Required action 1 –
In the passage about James's early basketball fame, reproduce the words starting at "I was a reporter" and ending at "playmaking point guard.".
Required action 2 –
In the passage about James's early basketball fame, what label did Sports Illustrated give James on its cover?

Quoted passage –

+===+

Cleveland? Las Vegas? In what world?
I was a reporter and columnist at The New York Times at the time, and for those of us who wrote about any level of basketball, James was already a familiar name. When he was 17, his high school team in Akron, Ohio, had played to a national television audience on ESPN. Sports Illustrated had plastered James on its cover, tagging him as “The Chosen One,” the sport’s next megastar, in the Michael Jordan mold.
James, the talent evaluators assured us, was projected to be even more than the second coming of Jordan, whom I and many others had extolled in the 1990s as the sport’s greatest player. He was also part Magic Johnson, whom we had celebrated in the 1980s as the best-ever playmaking point guard.
It sounded hyperbolic, at best. Exploitative, at worst.
The first time a shirtless James turned away from me in the Cavaliers’ locker room his rookie year, revealing the Sports Illustrated proclamation, abbreviated to “Chosen 1,” tattooed across his back, my initial thought was, the audacity. But I simultaneously worried, what on earth has this kid been set up for?

+===+

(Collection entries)
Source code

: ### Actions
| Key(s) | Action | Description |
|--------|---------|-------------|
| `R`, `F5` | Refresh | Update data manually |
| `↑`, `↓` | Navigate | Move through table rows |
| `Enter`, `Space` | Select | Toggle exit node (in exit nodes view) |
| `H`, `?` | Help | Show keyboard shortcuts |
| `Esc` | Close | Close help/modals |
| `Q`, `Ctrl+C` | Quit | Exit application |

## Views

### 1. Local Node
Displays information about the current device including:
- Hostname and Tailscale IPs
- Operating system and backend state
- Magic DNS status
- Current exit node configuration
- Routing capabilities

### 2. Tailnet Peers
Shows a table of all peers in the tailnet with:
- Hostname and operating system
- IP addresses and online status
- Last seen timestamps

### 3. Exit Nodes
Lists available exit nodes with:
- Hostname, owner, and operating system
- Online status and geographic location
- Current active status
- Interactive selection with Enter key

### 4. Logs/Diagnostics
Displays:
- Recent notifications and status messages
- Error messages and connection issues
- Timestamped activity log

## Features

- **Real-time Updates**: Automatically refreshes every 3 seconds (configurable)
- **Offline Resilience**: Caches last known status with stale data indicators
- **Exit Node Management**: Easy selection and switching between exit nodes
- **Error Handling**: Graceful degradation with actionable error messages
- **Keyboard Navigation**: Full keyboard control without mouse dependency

+===+

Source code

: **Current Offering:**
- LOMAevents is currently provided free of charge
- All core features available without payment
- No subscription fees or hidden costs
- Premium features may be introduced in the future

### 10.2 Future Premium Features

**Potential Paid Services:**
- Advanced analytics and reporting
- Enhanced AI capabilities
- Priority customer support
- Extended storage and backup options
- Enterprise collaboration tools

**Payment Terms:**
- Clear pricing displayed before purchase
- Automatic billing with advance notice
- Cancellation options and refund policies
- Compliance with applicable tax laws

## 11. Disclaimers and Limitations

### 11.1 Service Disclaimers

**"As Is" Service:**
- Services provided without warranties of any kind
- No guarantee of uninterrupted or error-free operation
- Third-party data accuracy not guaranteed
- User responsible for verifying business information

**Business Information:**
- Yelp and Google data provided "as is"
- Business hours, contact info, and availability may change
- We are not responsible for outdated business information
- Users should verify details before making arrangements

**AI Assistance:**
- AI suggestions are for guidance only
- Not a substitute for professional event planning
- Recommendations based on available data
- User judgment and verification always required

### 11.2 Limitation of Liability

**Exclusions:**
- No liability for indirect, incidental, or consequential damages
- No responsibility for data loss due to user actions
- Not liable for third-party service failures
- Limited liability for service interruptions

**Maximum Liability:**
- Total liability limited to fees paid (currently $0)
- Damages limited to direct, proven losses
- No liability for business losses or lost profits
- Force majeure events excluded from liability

+===+

Reply 1 –
I was a reporter and columnist at The New York Times at the time, and for those of us who wrote about any level of basketball, James was already a familiar name. When he was 17, his high school team in Akron, Ohio, had played to a national television audience on ESPN. Sports Illustrated had plastered James on its cover, tagging him as “The Chosen One,” the sport’s next megastar, in the Michael Jordan mold.
James, the talent evaluators assured us, was projected to be even more than the second coming of Jordan, whom I and many others had extolled in the 1990s as the sport’s greatest player. He was also part Magic Johnson, whom we had celebrated in the 1980s as the best-ever playmaking point guard.

Reply 2 –
"The Chosen One."